DOCUMENT TEXT —
▶

Jürgen Engel (born 15 March 1935 in Berlin) is a German-born Swiss chemist and biophysicist.

==Life==
Jürgen Engel is professor emeritus of biophysical chemistry. After studying chemistry, he received his doctorate in 1962 from the Max Planck Institute for Protein and Leather Research, Munich. A position as a visiting scientist at the Weizmann Institute in Israel followed. From 1965 to 1966 Engel worked with Prof. Manfred Eigen, a Nobel laureate in chemistry, at the MPI for Biophysical Chemistry, Göttingen, then returned to the MPI for Protein and Leather Research to lead his own research group. From 1972 until 2004, when he reached emeritus status, he taught and conducted research in the Division of Biophysical Chemistry at the Biozentrum of the University of Basel. He was chairman of the institute for two years as well as Dean of the Faculty of Science. After his retirement from the Biozentrum he worked in the Research Department of Shriners Hospital for Children in Portland, Oregon.

◀

Source data
▶

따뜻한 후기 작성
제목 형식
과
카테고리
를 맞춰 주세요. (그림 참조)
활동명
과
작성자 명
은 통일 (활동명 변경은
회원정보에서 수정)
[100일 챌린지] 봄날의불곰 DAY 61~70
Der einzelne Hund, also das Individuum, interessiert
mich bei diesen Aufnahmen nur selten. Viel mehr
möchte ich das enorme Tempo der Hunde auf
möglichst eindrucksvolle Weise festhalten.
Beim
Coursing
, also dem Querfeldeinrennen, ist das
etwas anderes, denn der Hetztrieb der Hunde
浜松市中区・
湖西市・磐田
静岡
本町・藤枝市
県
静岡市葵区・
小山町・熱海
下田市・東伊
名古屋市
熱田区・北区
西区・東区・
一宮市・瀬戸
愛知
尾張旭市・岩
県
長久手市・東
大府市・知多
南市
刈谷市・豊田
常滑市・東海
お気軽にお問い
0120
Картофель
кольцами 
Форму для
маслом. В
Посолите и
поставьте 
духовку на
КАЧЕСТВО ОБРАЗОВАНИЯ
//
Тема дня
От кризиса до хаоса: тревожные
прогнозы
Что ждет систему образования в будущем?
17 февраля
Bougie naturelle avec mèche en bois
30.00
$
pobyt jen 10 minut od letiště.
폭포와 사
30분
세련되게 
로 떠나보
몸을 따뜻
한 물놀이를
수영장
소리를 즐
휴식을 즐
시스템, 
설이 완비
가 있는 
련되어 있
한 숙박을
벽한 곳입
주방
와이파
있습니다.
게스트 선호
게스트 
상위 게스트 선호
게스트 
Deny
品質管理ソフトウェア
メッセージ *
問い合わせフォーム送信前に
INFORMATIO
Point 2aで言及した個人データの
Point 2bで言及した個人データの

◀

WHAT YOU NEED TO DO —
Answer these questions from the Jürgen Engel biography above:
1. In what city was Engel born?
2. In what year did he receive his doctorate?
3. Where did he work after his retirement from the Biozentrum?

RESPONSE TO THIS EXERCISE —
1. Berlin
2. 1962
3. In the Research Department of Shriners Hospital for Children in Portland, Oregon